● EXERCISE
Repeat every one of the lines below, keeping each one identical to the original.

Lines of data
** Start **
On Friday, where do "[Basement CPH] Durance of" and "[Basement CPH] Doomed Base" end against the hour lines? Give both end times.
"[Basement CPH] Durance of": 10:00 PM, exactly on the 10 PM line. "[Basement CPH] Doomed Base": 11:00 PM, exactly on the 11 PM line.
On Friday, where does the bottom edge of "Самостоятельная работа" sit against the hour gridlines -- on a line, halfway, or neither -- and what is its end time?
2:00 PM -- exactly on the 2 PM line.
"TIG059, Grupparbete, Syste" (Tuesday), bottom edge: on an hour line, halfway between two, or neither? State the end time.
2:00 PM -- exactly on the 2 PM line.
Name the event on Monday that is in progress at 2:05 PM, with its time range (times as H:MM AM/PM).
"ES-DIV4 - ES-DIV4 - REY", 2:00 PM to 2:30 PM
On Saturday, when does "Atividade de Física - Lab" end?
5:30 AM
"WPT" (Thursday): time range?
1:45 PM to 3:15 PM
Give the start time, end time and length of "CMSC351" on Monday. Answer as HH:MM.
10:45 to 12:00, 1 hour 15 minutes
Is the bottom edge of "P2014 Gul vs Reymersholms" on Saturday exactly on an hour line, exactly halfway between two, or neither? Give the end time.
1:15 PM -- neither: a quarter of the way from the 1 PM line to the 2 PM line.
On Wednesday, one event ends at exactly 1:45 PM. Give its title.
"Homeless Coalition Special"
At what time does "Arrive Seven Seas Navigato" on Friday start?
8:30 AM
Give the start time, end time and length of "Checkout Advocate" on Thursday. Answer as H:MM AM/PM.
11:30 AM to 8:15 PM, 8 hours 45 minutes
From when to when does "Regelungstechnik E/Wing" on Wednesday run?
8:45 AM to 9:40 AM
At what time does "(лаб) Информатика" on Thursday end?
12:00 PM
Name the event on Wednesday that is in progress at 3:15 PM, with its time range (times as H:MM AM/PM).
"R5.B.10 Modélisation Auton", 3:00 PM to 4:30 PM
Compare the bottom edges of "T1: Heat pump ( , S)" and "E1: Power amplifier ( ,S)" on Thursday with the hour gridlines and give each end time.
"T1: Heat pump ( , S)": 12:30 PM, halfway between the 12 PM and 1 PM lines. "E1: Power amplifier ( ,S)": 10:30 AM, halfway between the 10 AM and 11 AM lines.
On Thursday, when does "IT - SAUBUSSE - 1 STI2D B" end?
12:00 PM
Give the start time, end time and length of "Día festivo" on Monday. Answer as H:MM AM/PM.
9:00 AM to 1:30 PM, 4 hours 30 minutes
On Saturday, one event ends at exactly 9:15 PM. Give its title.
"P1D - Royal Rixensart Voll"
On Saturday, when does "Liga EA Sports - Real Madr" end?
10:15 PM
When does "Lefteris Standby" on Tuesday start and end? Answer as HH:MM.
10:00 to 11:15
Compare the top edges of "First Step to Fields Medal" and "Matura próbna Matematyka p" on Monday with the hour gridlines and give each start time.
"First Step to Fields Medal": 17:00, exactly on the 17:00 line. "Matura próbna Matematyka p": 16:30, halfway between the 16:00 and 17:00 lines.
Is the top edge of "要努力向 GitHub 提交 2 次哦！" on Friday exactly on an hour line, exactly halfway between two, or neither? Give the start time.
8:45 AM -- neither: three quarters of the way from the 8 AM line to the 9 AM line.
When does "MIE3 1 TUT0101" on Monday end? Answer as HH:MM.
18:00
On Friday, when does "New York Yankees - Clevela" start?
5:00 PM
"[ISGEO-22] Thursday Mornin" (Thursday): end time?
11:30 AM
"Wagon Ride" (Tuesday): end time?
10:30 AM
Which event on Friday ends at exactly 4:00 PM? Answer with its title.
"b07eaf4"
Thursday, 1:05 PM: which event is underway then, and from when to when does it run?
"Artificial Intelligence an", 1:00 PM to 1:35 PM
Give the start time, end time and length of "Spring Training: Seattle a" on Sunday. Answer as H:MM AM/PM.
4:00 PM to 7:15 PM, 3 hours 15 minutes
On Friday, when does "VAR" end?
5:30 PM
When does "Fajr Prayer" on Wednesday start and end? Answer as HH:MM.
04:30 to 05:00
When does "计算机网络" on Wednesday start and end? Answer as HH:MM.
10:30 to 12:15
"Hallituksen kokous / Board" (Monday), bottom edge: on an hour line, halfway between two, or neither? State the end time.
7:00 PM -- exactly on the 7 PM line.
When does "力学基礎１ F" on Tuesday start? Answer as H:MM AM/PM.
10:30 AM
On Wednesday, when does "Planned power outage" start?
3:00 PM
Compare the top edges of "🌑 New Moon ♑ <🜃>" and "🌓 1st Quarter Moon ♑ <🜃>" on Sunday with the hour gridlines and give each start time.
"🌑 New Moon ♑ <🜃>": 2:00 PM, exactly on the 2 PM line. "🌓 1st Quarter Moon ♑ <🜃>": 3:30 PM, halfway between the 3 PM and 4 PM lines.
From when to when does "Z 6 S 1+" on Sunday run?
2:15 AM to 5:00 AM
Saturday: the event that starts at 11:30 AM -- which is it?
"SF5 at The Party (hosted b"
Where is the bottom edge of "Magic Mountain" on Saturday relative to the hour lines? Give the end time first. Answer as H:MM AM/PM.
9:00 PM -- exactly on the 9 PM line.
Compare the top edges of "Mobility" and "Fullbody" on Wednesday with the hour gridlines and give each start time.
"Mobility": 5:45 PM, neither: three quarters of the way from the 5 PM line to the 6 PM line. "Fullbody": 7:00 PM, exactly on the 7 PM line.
** End **
● RESULT OF THE EXERCISE
On Friday, where do "[Basement CPH] Durance of" and "[Basement CPH] Doomed Base" end against the hour lines? Give both end times.
"[Basement CPH] Durance of": 10:00 PM, exactly on the 10 PM line. "[Basement CPH] Doomed Base": 11:00 PM, exactly on the 11 PM line.
On Friday, where does the bottom edge of "Самостоятельная работа" sit against the hour gridlines -- on a line, halfway, or neither -- and what is its end time?
2:00 PM -- exactly on the 2 PM line.
"TIG059, Grupparbete, Syste" (Tuesday), bottom edge: on an hour line, halfway between two, or neither? State the end time.
2:00 PM -- exactly on the 2 PM line.
Name the event on Monday that is in progress at 2:05 PM, with its time range (times as H:MM AM/PM).
"ES-DIV4 - ES-DIV4 - REY", 2:00 PM to 2:30 PM
On Saturday, when does "Atividade de Física - Lab" end?
5:30 AM
"WPT" (Thursday): time range?
1:45 PM to 3:15 PM
Give the start time, end time and length of "CMSC351" on Monday. Answer as HH:MM.
10:45 to 12:00, 1 hour 15 minutes
Is the bottom edge of "P2014 Gul vs Reymersholms" on Saturday exactly on an hour line, exactly halfway between two, or neither? Give the end time.
1:15 PM -- neither: a quarter of the way from the 1 PM line to the 2 PM line.
On Wednesday, one event ends at exactly 1:45 PM. Give its title.
"Homeless Coalition Special"
At what time does "Arrive Seven Seas Navigato" on Friday start?
8:30 AM
Give the start time, end time and length of "Checkout Advocate" on Thursday. Answer as H:MM AM/PM.
11:30 AM to 8:15 PM, 8 hours 45 minutes
From when to when does "Regelungstechnik E/Wing" on Wednesday run?
8:45 AM to 9:40 AM
At what time does "(лаб) Информатика" on Thursday end?
12:00 PM
Name the event on Wednesday that is in progress at 3:15 PM, with its time range (times as H:MM AM/PM).
"R5.B.10 Modélisation Auton", 3:00 PM to 4:30 PM
Compare the bottom edges of "T1: Heat pump ( , S)" and "E1: Power amplifier ( ,S)" on Thursday with the hour gridlines and give each end time.
"T1: Heat pump ( , S)": 12:30 PM, halfway between the 12 PM and 1 PM lines. "E1: Power amplifier ( ,S)": 10:30 AM, halfway between the 10 AM and 11 AM lines.
On Thursday, when does "IT - SAUBUSSE - 1 STI2D B" end?
12:00 PM
Give the start time, end time and length of "Día festivo" on Monday. Answer as H:MM AM/PM.
9:00 AM to 1:30 PM, 4 hours 30 minutes
On Saturday, one event ends at exactly 9:15 PM. Give its title.
"P1D - Royal Rixensart Voll"
On Saturday, when does "Liga EA Sports - Real Madr" end?
10:15 PM
When does "Lefteris Standby" on Tuesday start and end? Answer as HH:MM.
10:00 to 11:15
Compare the top edges of "First Step to Fields Medal" and "Matura próbna Matematyka p" on Monday with the hour gridlines and give each start time.
"First Step to Fields Medal": 17:00, exactly on the 17:00 line. "Matura próbna Matematyka p": 16:30, halfway between the 16:00 and 17:00 lines.
Is the top edge of "要努力向 GitHub 提交 2 次哦！" on Friday exactly on an hour line, exactly halfway between two, or neither? Give the start time.
8:45 AM -- neither: three quarters of the way from the 8 AM line to the 9 AM line.
When does "MIE3 1 TUT0101" on Monday end? Answer as HH:MM.
18:00
On Friday, when does "New York Yankees - Clevela" start?
5:00 PM
"[ISGEO-22] Thursday Mornin" (Thursday): end time?
11:30 AM
"Wagon Ride" (Tuesday): end time?
10:30 AM
Which event on Friday ends at exactly 4:00 PM? Answer with its title.
"b07eaf4"
Thursday, 1:05 PM: which event is underway then, and from when to when does it run?
"Artificial Intelligence an", 1:00 PM to 1:35 PM
Give the start time, end time and length of "Spring Training: Seattle a" on Sunday. Answer as H:MM AM/PM.
4:00 PM to 7:15 PM, 3 hours 15 minutes
On Friday, when does "VAR" end?
5:30 PM
When does "Fajr Prayer" on Wednesday start and end? Answer as HH:MM.
04:30 to 05:00
When does "计算机网络" on Wednesday start and end? Answer as HH:MM.
10:30 to 12:15
"Hallituksen kokous / Board" (Monday), bottom edge: on an hour line, halfway between two, or neither? State the end time.
7:00 PM -- exactly on the 7 PM line.
When does "力学基礎１ F" on Tuesday start? Answer as H:MM AM/PM.
10:30 AM
On Wednesday, when does "Planned power outage" start?
3:00 PM
Compare the top edges of "🌑 New Moon ♑ <🜃>" and "🌓 1st Quarter Moon ♑ <🜃>" on Sunday with the hour gridlines and give each start time.
"🌑 New Moon ♑ <🜃>": 2:00 PM, exactly on the 2 PM line. "🌓 1st Quarter Moon ♑ <🜃>": 3:30 PM, halfway between the 3 PM and 4 PM lines.
From when to when does "Z 6 S 1+" on Sunday run?
2:15 AM to 5:00 AM
Saturday: the event that starts at 11:30 AM -- which is it?
"SF5 at The Party (hosted b"
Where is the bottom edge of "Magic Mountain" on Saturday relative to the hour lines? Give the end time first. Answer as H:MM AM/PM.
9:00 PM -- exactly on the 9 PM line.
Compare the top edges of "Mobility" and "Fullbody" on Wednesday with the hour gridlines and give each start time.
"Mobility": 5:45 PM, neither: three quarters of the way from the 5 PM line to the 6 PM line. "Fullbody": 7:00 PM, exactly on the 7 PM line.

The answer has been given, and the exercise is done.